**SOURCE MATERIAL:**
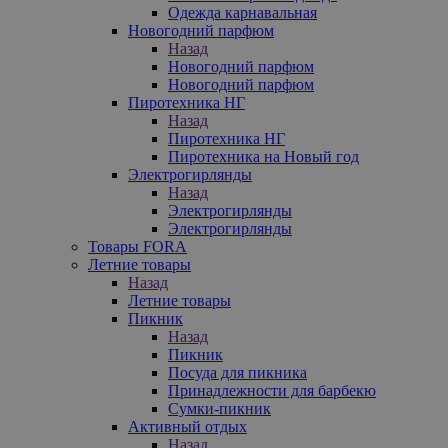
Одежда карнавальная
Новогодний парфюм
Назад
Новогодний парфюм
Новогодний парфюм
Пиротехника НГ
Назад
Пиротехника НГ
Пиротехника на Новый год
Электрогирлянды
Назад
Электрогирлянды
Электрогирлянды
Товары FORA
Летние товары
Назад
Летние товары
Пикник
Назад
Пикник
Посуда для пикника
Принадлежности для барбекю
Сумки-пикник
Активный отдых
Назад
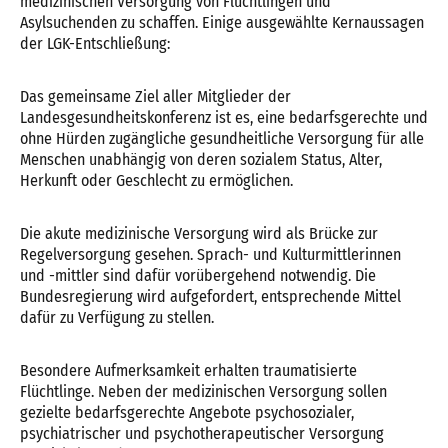
medizinischen Versorgung von Flüchtlingen und
Asylsuchenden zu schaffen. Einige ausgewählte Kernaussagen
der LGK-Entschließung:
Das gemeinsame Ziel aller Mitglieder der
Landesgesundheitskonferenz ist es, eine bedarfsgerechte und
ohne Hürden zugängliche gesundheitliche Versorgung für alle
Menschen unabhängig von deren sozialem Status, Alter,
Herkunft oder Geschlecht zu ermöglichen.
Die akute medizinische Versorgung wird als Brücke zur
Regelversorgung gesehen. Sprach- und Kulturmittlerinnen
und -mittler sind dafür vorübergehend notwendig. Die
Bundesregierung wird aufgefordert, entsprechende Mittel
dafür zu Verfügung zu stellen.
Besondere Aufmerksamkeit erhalten traumatisierte
Flüchtlinge. Neben der medizinischen Versorgung sollen
gezielte bedarfsgerechte Angebote psychosozialer,
psychiatrischer und psychotherapeutischer Versorgung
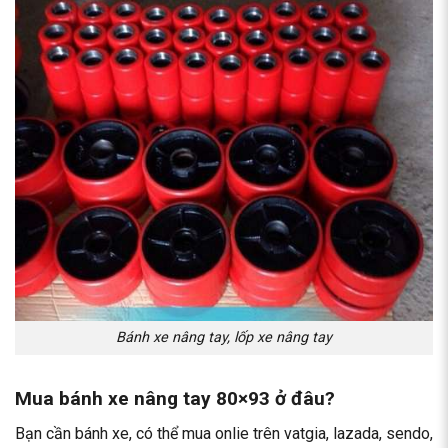
Bánh xe nâng tay, lốp xe nâng tay
Mua bánh xe nâng tay 80×93 ở đâu?
Bạn cần bánh xe, có thể mua onlie trên vatgia, lazada, sendo,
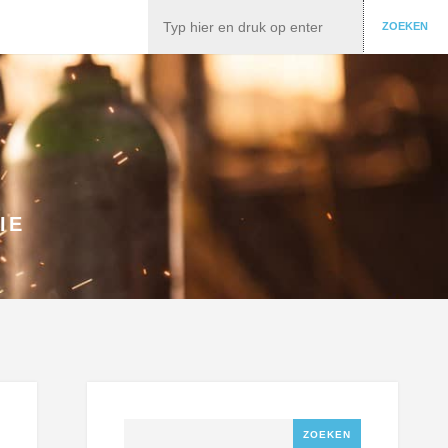
Zoeken
ZOEKEN
IE
Zoeken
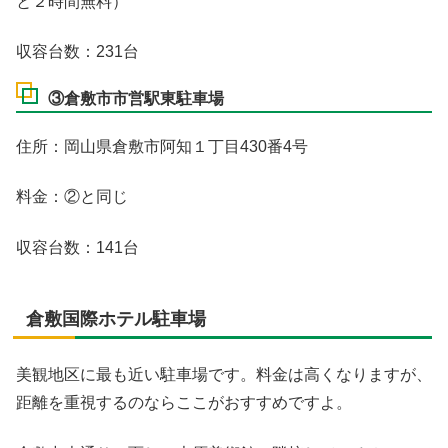
と２時間無料）
収容台数：231台
③倉敷市市営駅東駐車場
住所：岡山県倉敷市阿知１丁目430番4号
料金：②と同じ
収容台数：141台
倉敷国際ホテル駐車場
美観地区に最も近い駐車場です。料金は高くなりますが、
距離を重視するのならここがおすすめですよ。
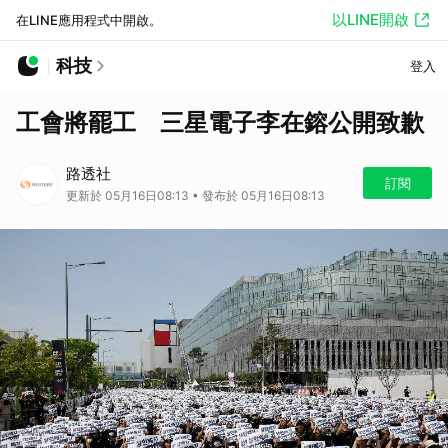
以LINE開啟
在LINE應用程式中開啟。
科技
登入
工會將罷工 三星電子李在鎔公開致歉
路透社
訂閱
更新於 05月16日08:13 • 發布於 05月16日08:13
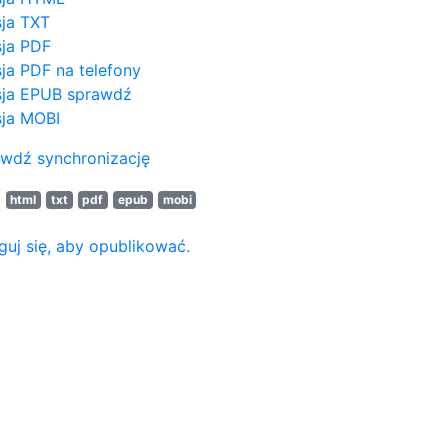
ja TXT
ja PDF
ja PDF na telefony
ja EPUB
sprawdź
ja MOBI
wdź synchronizację
N
html
txt
pdf
epub
mobi
guj się, aby opublikować.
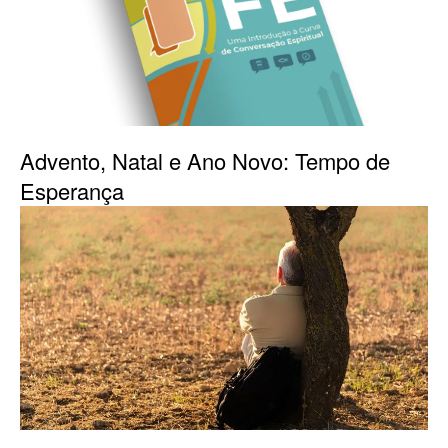
Advento, Natal e Ano Novo: Tempo de
Esperança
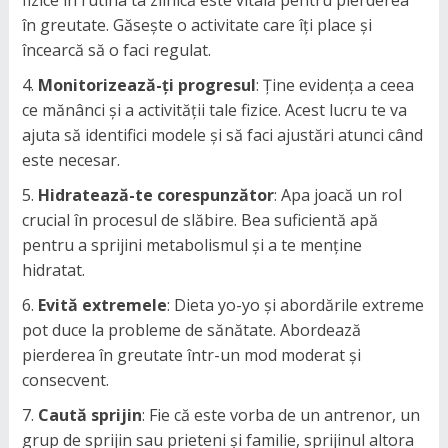
fizice în rutina ta zilnică este vitală pentru pierderea
în greutate. Găsește o activitate care îți place și
încearcă să o faci regulat.
Monitorizează-ți progresul
: Ține evidența a ceea
ce mănânci și a activității tale fizice. Acest lucru te va
ajuta să identifici modele și să faci ajustări atunci când
este necesar.
Hidratează-te corespunzător
: Apa joacă un rol
crucial în procesul de slăbire. Bea suficientă apă
pentru a sprijini metabolismul și a te menține
hidratat.
Evită extremele
: Dieta yo-yo și abordările extreme
pot duce la probleme de sănătate. Abordează
pierderea în greutate într-un mod moderat și
consecvent.
Caută sprijin
: Fie că este vorba de un antrenor, un
grup de sprijin sau prieteni și familie, sprijinul altora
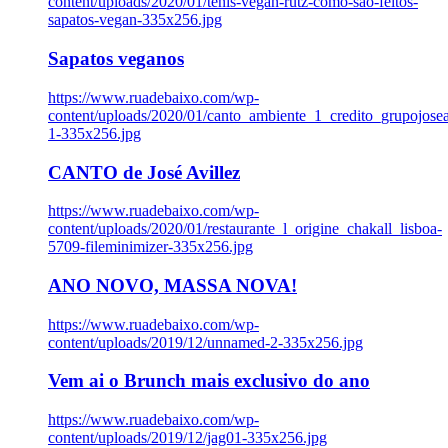
content/uploads/2020/01/tenis-vegan-rutz-como-sao-feitos-
sapatos-vegan-335x256.jpg
Sapatos veganos
https://www.ruadebaixo.com/wp-
content/uploads/2020/01/canto_ambiente_1_credito_grupojosea
1-335x256.jpg
CANTO de José Avillez
https://www.ruadebaixo.com/wp-
content/uploads/2020/01/restaurante_l_origine_chakall_lisboa-
5709-fileminimizer-335x256.jpg
ANO NOVO, MASSA NOVA!
https://www.ruadebaixo.com/wp-
content/uploads/2019/12/unnamed-2-335x256.jpg
Vem ai o Brunch mais exclusivo do ano
https://www.ruadebaixo.com/wp-
content/uploads/2019/12/jag01-335x256.jpg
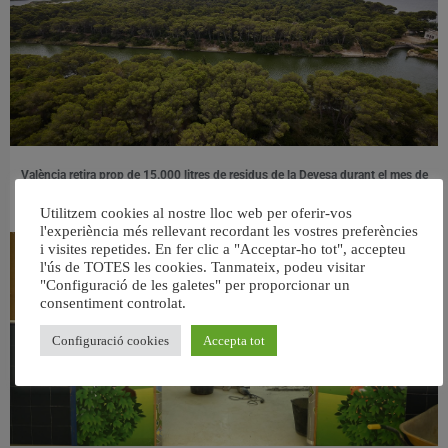
València retira prop de 15.000 litres de residus de la Devesa durant el mes de
juliol
6 agost, 2026
Utilitzem cookies al nostre lloc web per oferir-vos
l'experiència més rellevant recordant les vostres preferències
i visites repetides. En fer clic a "Acceptar-ho tot", accepteu
l'ús de TOTES les cookies. Tanmateix, podeu visitar
"Configuració de les galetes" per proporcionar un
consentiment controlat.
Configuració cookies
Accepta tot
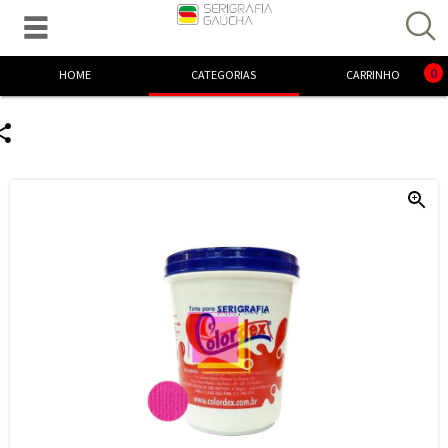

Excelente! Já adicionamos o produto ao carrinho.
0
HOME
CATEGORIAS
CARRINHO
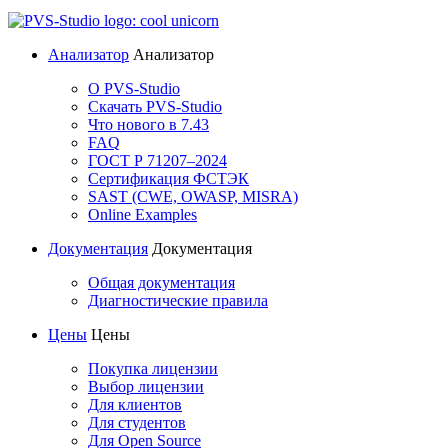
Анализатор
Анализатор
О PVS-Studio
Скачать PVS-Studio
Что нового в 7.43
FAQ
ГОСТ Р 71207–2024
Сертификация ФСТЭК
SAST (CWE, OWASP, MISRA)
Online Examples
Документация
Документация
Общая документация
Диагностические правила
Цены
Цены
Покупка лицензии
Выбор лицензии
Для клиентов
Для студентов
Для Open Source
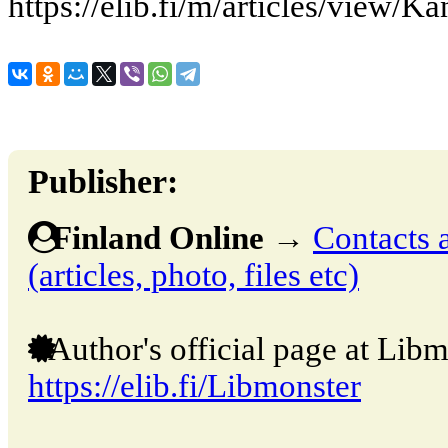
https://elib.fi/m/articles/view/K
Publisher:
Finland Online
→
Contacts 
(articles, photo, files etc)
Author's official page at Libm
https://elib.fi/Libmonster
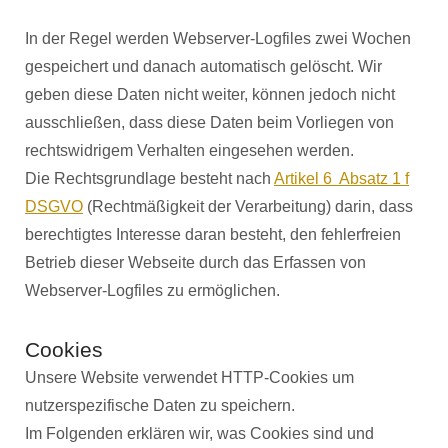
In der Regel werden Webserver-Logfiles zwei Wochen
gespeichert und danach automatisch gelöscht. Wir
geben diese Daten nicht weiter, können jedoch nicht
ausschließen, dass diese Daten beim Vorliegen von
rechtswidrigem Verhalten eingesehen werden.
Die Rechtsgrundlage besteht nach
Artikel 6 Absatz 1 f
DSGVO
(Rechtmäßigkeit der Verarbeitung) darin, dass
berechtigtes Interesse daran besteht, den fehlerfreien
Betrieb dieser Webseite durch das Erfassen von
Webserver-Logfiles zu ermöglichen.
Cookies
Unsere Website verwendet HTTP-Cookies um
nutzerspezifische Daten zu speichern.
Im Folgenden erklären wir, was Cookies sind und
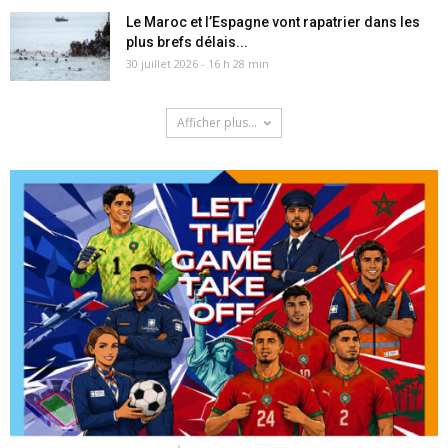
Le Maroc et l’Espagne vont rapatrier dans les
plus brefs délais...
30 juillet 2026 - 16 h 28 min
Afficher plus...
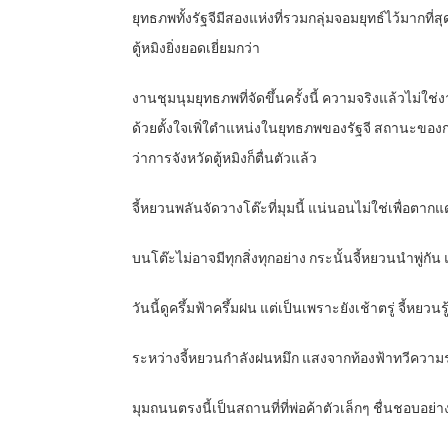
ยุทธภพทั้งรัฐจีมีสองแห่งที่รวมกลุ่มจอมยุทธ์ไว้มากที่สุ
ตู้หมิงยิ่งยอดเยี่ยมกว่า
งานชุมนุมยุทธภพที่จัดขึ้นครั้งนี้ ความจริงแล้วไม
ด้วยตั้งใจเพิ่ใตำแหน่งในยุทธภพของรัฐจี สถานะของกา
ว่าการจังหวัดตู้หมิงก็ตื่นตัวแล้ว
จี้หยวนพลันจัดวางโต๊ะที่มุมนี้ แน่นอนไม่ใช่เพื่อตา
บนโต๊ะไม่อาจมีทุกสิ่งทุกอย่าง กระนั้นจี้หยวนนำพู่ก
วันนี้ดูครึ้มฟ้าครึ้มฝน แต่เป็นเพราะยังเช้าตรู่ จี้
ระหว่างจี้หยวนกำลังฝนหมึก แสงจากท้องฟ้าทวีความรุน
มุมถนนตรงนี้เป็นสถานที่ที่พ่อค้าตัวเล็กๆ ชื่นชอบอย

**WHAT THE EXERCISE ASKS:**
A word-for-word copy of the data above is needed, one that omits the pictures.

**EXERCISE OUTPUT:**
Одежда карнавальная
Новогодний парфюм
Назад
Новогодний парфюм
Новогодний парфюм
Пиротехника НГ
Назад
Пиротехника НГ
Пиротехника на Новый год
Электрогирлянды
Назад
Электрогирлянды
Электрогирлянды
Товары FORA
Летние товары
Назад
Летние товары
Пикник
Назад
Пикник
Посуда для пикника
Принадлежности для барбекю
Сумки-пикник
Активный отдых
Назад
medizinischen Versorgung von Flüchtlingen und
Asylsuchenden zu schaffen. Einige ausgewählte Kernaussagen
der LGK-Entschließung:
Das gemeinsame Ziel aller Mitglieder der
Landesgesundheitskonferenz ist es, eine bedarfsgerechte und
ohne Hürden zugängliche gesundheitliche Versorgung für alle
Menschen unabhängig von deren sozialem Status, Alter,
Herkunft oder Geschlecht zu ermöglichen.
Die akute medizinische Versorgung wird als Brücke zur
Regelversorgung gesehen. Sprach- und Kulturmittlerinnen
und -mittler sind dafür vorübergehend notwendig. Die
Bundesregierung wird aufgefordert, entsprechende Mittel
dafür zu Verfügung zu stellen.
Besondere Aufmerksamkeit erhalten traumatisierte
Flüchtlinge. Neben der medizinischen Versorgung sollen
gezielte bedarfsgerechte Angebote psychosozialer,
psychiatrischer und psychotherapeutischer Versorgung
Bánh xe nâng tay, lốp xe nâng tay
Mua bánh xe nâng tay 80×93 ở đâu?
Bạn cần bánh xe, có thể mua onlie trên vatgia, lazada, sendo,
Zoeken
ZOEKEN
IE
Zoeken
と２時間無料）
収容台数：231台
③倉敷市市営駅東駐車場
住所：岡山県倉敷市阿知１丁目430番4号
料金：②と同じ
収容台数：141台
倉敷国際ホテル駐車場
美観地区に最も近い駐車場です。料金は高くなりますが、
距離を重視するのならここがおすすめですよ。
以LINE開啟
在LINE應用程式中開啟。
科技
登入
工會將罷工 三星電子李在鎔公開致歉
路透社
訂閱
更新於 05月16日08:13 • 發布於 05月16日08:13
ja TXT
ja PDF
ja PDF na telefony
ja EPUB
sprawdź
ja MOBI
wdź synchronizację
N
html
txt
pdf
epub
mobi
guj się, aby opublikować.
Advento, Natal e Ano Novo: Tempo de
Esperança
fizice în rutina ta zilnică este vitală pentru pierderea
în greutate. Găsește o activitate care îți place și
încearcă să o faci regulat.
Monitorizează-ți progresul
: Ține evidența a ceea
ce mănânci și a activității tale fizice. Acest lucru te va
ajuta să identifici modele și să faci ajustări atunci când
este necesar.
Hidratează-te corespunzător
: Apa joacă un rol
crucial în procesul de slăbire. Bea suficientă apă
pentru a sprijini metabolismul și a te menține
hidratat.
Evită extremele
: Dieta yo-yo și abordările extreme
pot duce la probleme de sănătate. Abordează
pierderea în greutate într-un mod moderat și
consecvent.
Caută sprijin
: Fie că este vorba de un antrenor, un
grup de sprijin sau prieteni și familie, sprijinul altora
content/uploads/2020/01/tenis-vegan-rutz-como-sao-feitos-
sapatos-vegan-335x256.jpg
Sapatos veganos
https://www.ruadebaixo.com/wp-
content/uploads/2020/01/canto_ambiente_1_credito_grupojosea
1-335x256.jpg
CANTO de José Avillez
https://www.ruadebaixo.com/wp-
content/uploads/2020/01/restaurante_l_origine_chakall_lisboa-
5709-fileminimizer-335x256.jpg
ANO NOVO, MASSA NOVA!
https://www.ruadebaixo.com/wp-
content/uploads/2019/12/unnamed-2-335x256.jpg
Vem ai o Brunch mais exclusivo do ano
https://www.ruadebaixo.com/wp-
content/uploads/2019/12/jag01-335x256.jpg
València retira prop de 15.000 litres de residus de la Devesa durant el mes de
juliol
6 agost, 2026
Utilitzem cookies al nostre lloc web per oferir-vos
l'experiència més rellevant recordant les vostres preferències
i visites repetides. En fer clic a "Acceptar-ho tot", accepteu
l'ús de TOTES les cookies. Tanmateix, podeu visitar
"Configuració de les galetes" per proporcionar un
consentiment controlat.
Configuració cookies
Accepta tot

Excelente! Já adicionamos o produto ao carrinho.
0
HOME
CATEGORIAS
CARRINHO
Анализатор
Анализатор
О PVS-Studio
Скачать PVS-Studio
Что нового в 7.43
FAQ
ГОСТ Р 71207–2024
Сертификация ФСТЭК
SAST (CWE, OWASP, MISRA)
Online Examples
Документация
Документация
Общая документация
Диагностические правила
Цены
Цены
Покупка лицензии
Выбор лицензии
Для клиентов
Для студентов
Для Open Source
https://elib.fi/m/articles/view/K
Publisher:
Finland Online
→
Contacts 
(articles, photo, files etc)
Author's official page at Libm
https://elib.fi/Libmonster
In der Regel werden Webserver-Logfiles zwei Wochen
gespeichert und danach automatisch gelöscht. Wir
geben diese Daten nicht weiter, können jedoch nicht
ausschließen, dass diese Daten beim Vorliegen von
rechtswidrigem Verhalten eingesehen werden.
Die Rechtsgrundlage besteht nach
Artikel 6 Absatz 1 f
DSGVO
(Rechtmäßigkeit der Verarbeitung) darin, dass
berechtigtes Interesse daran besteht, den fehlerfreien
Betrieb dieser Webseite durch das Erfassen von
Webserver-Logfiles zu ermöglichen.
Cookies
Unsere Website verwendet HTTP-Cookies um
nutzerspezifische Daten zu speichern.
Im Folgenden erklären wir, was Cookies sind und
Le Maroc et l’Espagne vont rapatrier dans les
plus brefs délais...
30 juillet 2026 - 16 h 28 min
Afficher plus...
ยุทธภพทั้งรัฐจีมีสองแห่งที่รวมกลุ่มจอมยุทธ์ไว้มากที่สุ
ตู้หมิงยิ่งยอดเยี่ยมกว่า
งานชุมนุมยุทธภพที่จัดขึ้นครั้งนี้ ความจริงแล้วไม
ด้วยตั้งใจเพิ่ใตำแหน่งในยุทธภพของรัฐจี สถานะของกา
ว่าการจังหวัดตู้หมิงก็ตื่นตัวแล้ว
จี้หยวนพลันจัดวางโต๊ะที่มุมนี้ แน่นอนไม่ใช่เพื่อตา
บนโต๊ะไม่อาจมีทุกสิ่งทุกอย่าง กระนั้นจี้หยวนนำพู่ก
วันนี้ดูครึ้มฟ้าครึ้มฝน แต่เป็นเพราะยังเช้าตรู่ จี้
ระหว่างจี้หยวนกำลังฝนหมึก แสงจากท้องฟ้าทวีความรุน
มุมถนนตรงนี้เป็นสถานที่ที่พ่อค้าตัวเล็กๆ ชื่นชอบอย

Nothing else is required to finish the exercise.